De início o medo foi grande, mas pelo fato do desconhecido, de estar cometendo
um erro, entretanto, mesmo com todas as contingências contrárias, pois a maioria dos
meus familiares residentes no Ceará achava essa ideia “uma loucura”. Resolvi traçar
planos e metas, um deles era ir para São Paulo com o objetivo de juntar dinheiro para
cursar Psicologia, e isso podia demorar o tempo que fosse, poderia ser difícil como fosse,
mas não iria desistir.
Foi então que, em fevereiro do ano de 2014, fui morar em São Paulo. Levei apenas
uma mala com poucas roupas, na carteira alguns trocados doados por parentes, e no
coração saudades e fatos da minha vida em Quixadá que passavam na janela do ônibus
rumo a Fortaleza, e depois em meio às nuvens que eu via pelo vidro do lado da asa do
avião. Eu era mais um filho do Nordeste que partia em busca do seu sonho em terras do
Sudeste brasileiro.
No primeiro momento foi muito difícil a adaptação, pois eram pessoas, costumes
e cultura diferentes, me via como um estrangeiro em terras estranhas, e foram muitas as
noites de tristeza e choro. Todavia, mesmo em meio à saudade de casa e à solidão,
comecei a buscar emprego e ir atrás de alcançar o objetivo para que lá fui. Graças a Deus,
logo nas primeiras semanas consegui empregos, digo “empregos” porque foram vários
que surgiram, e eu pude escolher qual o melhor para mim e para o meu objetivo.
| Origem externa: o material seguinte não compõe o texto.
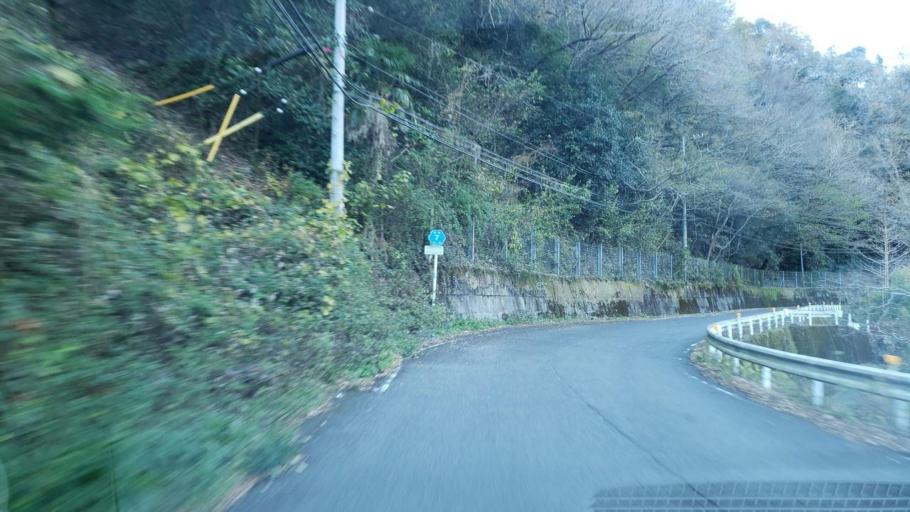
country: JP
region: Tokushima
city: Wakimachi
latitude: 34.0816
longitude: 134.0722
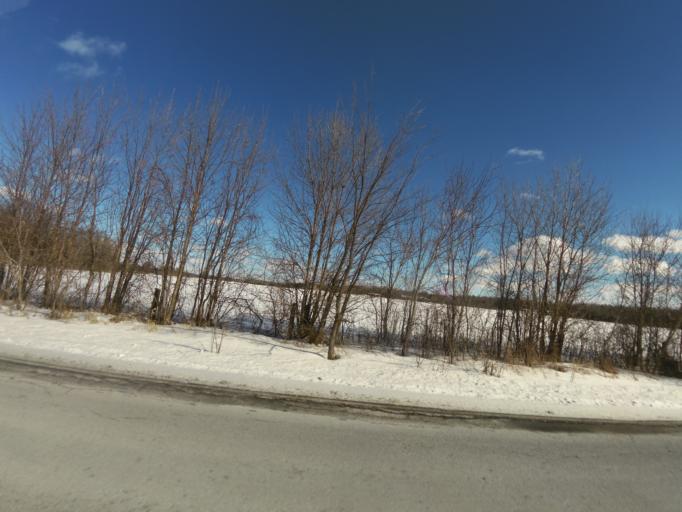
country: CA
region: Ontario
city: Ottawa
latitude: 45.2810
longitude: -75.5254
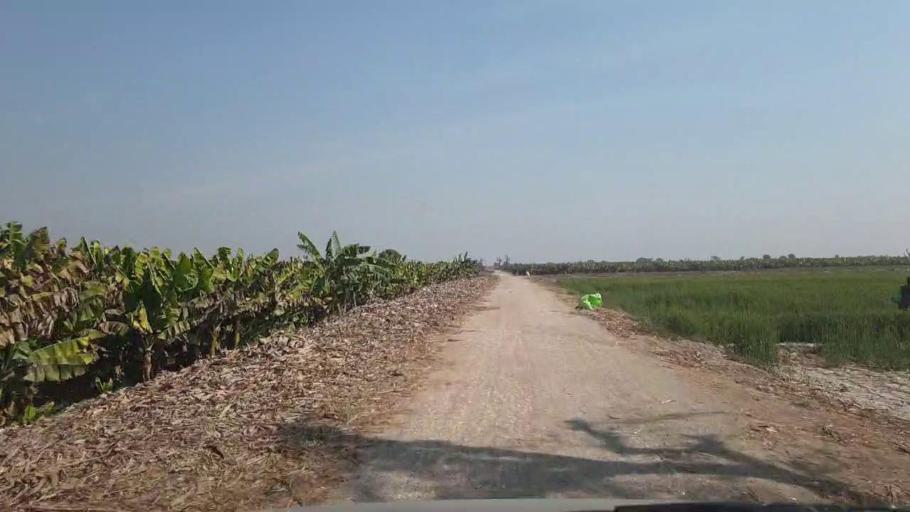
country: PK
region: Sindh
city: Chambar
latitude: 25.3624
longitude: 68.8128
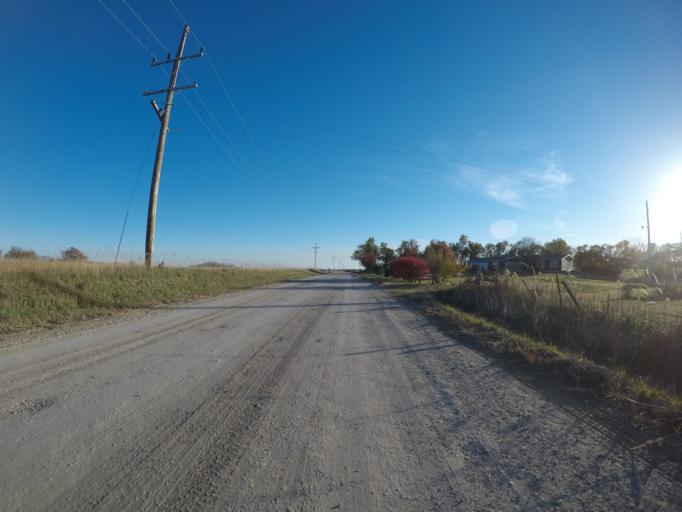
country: US
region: Kansas
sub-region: Riley County
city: Manhattan
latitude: 39.2553
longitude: -96.6819
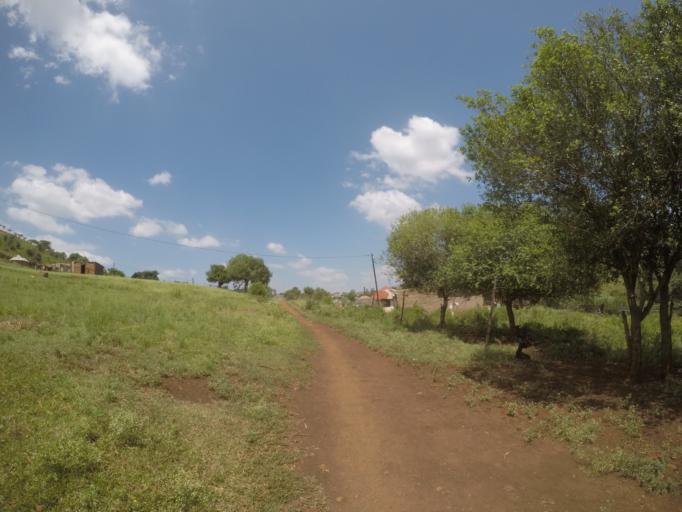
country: ZA
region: KwaZulu-Natal
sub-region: uThungulu District Municipality
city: Empangeni
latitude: -28.5993
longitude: 31.7377
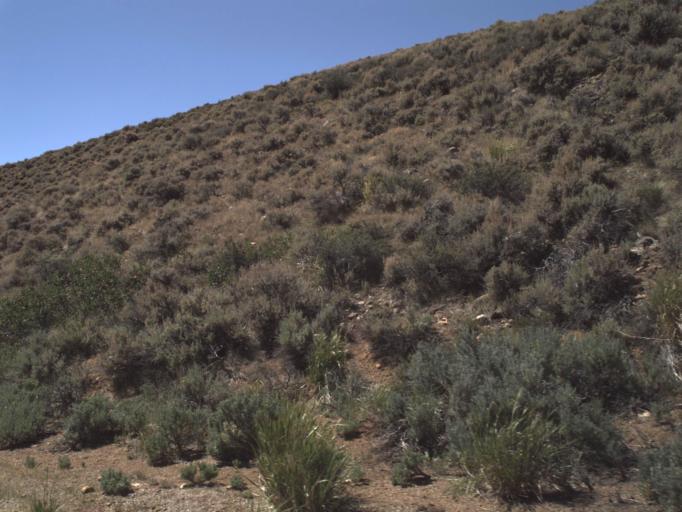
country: US
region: Utah
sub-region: Rich County
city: Randolph
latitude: 41.4790
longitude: -111.3538
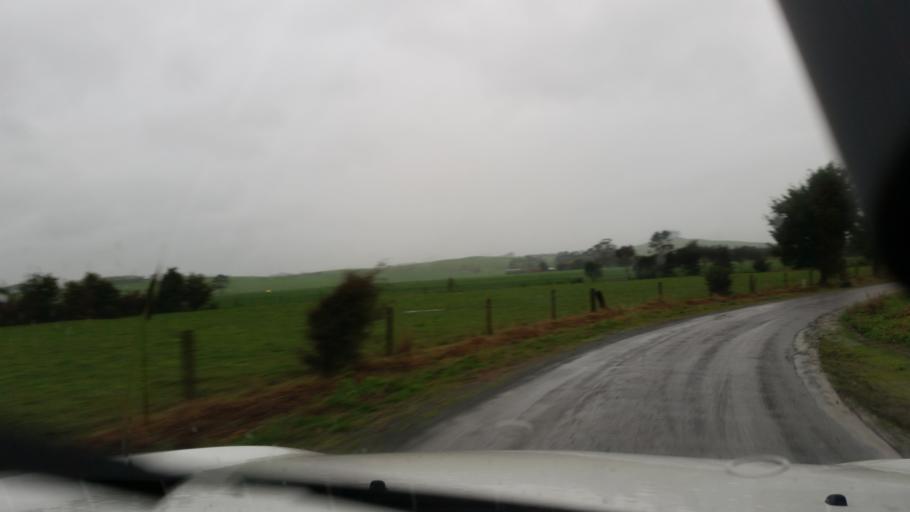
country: NZ
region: Northland
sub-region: Whangarei
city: Maungatapere
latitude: -35.7442
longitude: 174.0830
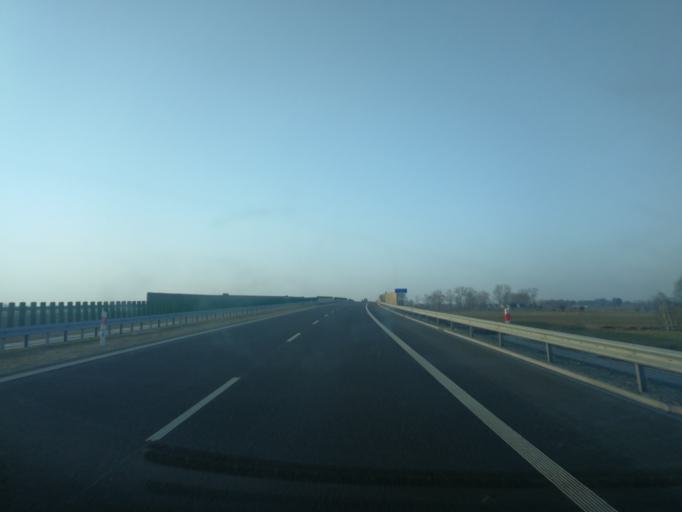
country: PL
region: Pomeranian Voivodeship
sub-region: Powiat nowodworski
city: Nowy Dwor Gdanski
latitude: 54.1790
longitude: 19.1839
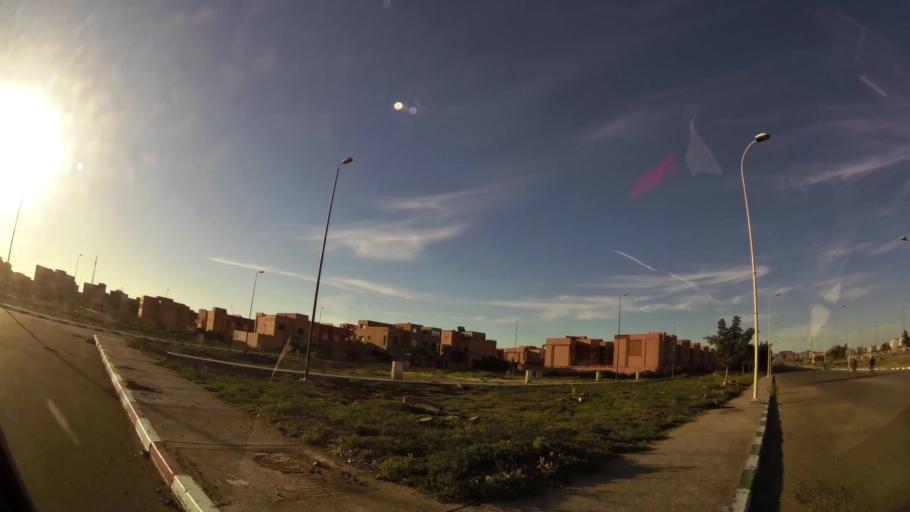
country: MA
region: Marrakech-Tensift-Al Haouz
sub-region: Marrakech
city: Marrakesh
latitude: 31.7587
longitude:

Além do emprego consegui fazer várias e boas amizades, uma delas aqui se
destaca, uma moça chamada Erica Adriele, ela que sempre me dava forças e alento nas
saudades de casa. Trabalhando comecei a juntar dinheiro, todo mês deixava a maior parte
do salário na conta para o meu objetivo, e assim foi feito durante um ano até a empresa
que eu trabalhava fechar. Consegui juntar um bom dinheiro, foi então que resolvi voltar
para Quixadá e dar continuidade aos planos de cursar Psicologia. Mas antes de voltar,
estando ainda lá em São Paulo, fiz a minha inscrição no vestibular da Unicatólica,
“Eu penei, mas aqui cheguei”
- 113 -
concorrendo a uma vaga no modelo simplificado de seleção pela nota do Enem (Exame
Nacional do Ensino Médio). A decisão de voltar, porém, não foi fácil, pois eu já estava
acostumado com a vida em São Paulo, e deixar os amigos que tinha feito naquela cidade
ia ser muito doloroso, no entanto assim o fiz.
Ao retornar ao Ceará tive que reorganizar-me emocionalmente e me readaptar ao
lugar novamente. No primeiro instante veio a vontade de voltar, mas pensei em meu
objetivo e me propus: se eu passar no vestibular para Psicologia fico, caso contrário
retorno para São Paulo. Aconteceu que eu passei, e o misto de sentimentos foi grande!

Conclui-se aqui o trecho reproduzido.